Between these two extremes there will be a range of customers whose willingness to dig deeper into their pockets in IoT rests on many factors including who the main sponsor is in the organization; which part of the organization is leading the IoT projects; which customer groups they serve and how badly those sectors have been hit by the pandemic; and so on.

These conditions will tend to favour larger players with stronger balance sheets as well as those who can mobilize effort from significant partner ecosystems. As a result, the recovery during 2021 may well accelerate the expected consolidation among IoT suppliers. The conditions will also force IoT suppliers to focus hard on making it easier to buy and integrate IoT solutions with other business systems. It will also be important to improve marketing and communications. Given the short-term focus of everyone in the market, this will not be the time for messages like “5G will boost global GDP by $X trillion by 2030“. Taken together, these effects will be beneficial to buyers who typically find the IoT landscape challenging to navigate.

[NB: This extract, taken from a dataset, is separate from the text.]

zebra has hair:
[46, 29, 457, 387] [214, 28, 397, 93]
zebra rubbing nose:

However, our concern is that the supply of chips and components may take longer to ramp back up to normal in IoT than in other business areas. This is because the larger players involved typically have IoT as a smaller part of their business and may not give it the highest level of priority.

Overall, our hope is that customers in all industries will realize, as they emerge from the current conditions, that they could have been operating more flexibly and efficiently if they had been more advanced with digital transformation and IoT in their business or supply chain. This realization should be a spur to continued investment for the future, once companies’ finances get back to a steady state.

It’s very early days to make detailed assessments of the impact on a broad technology area such as IoT that affects all sectors. However, we will keep this under review and will update our evaluation periodically as the world deals with the pandemic.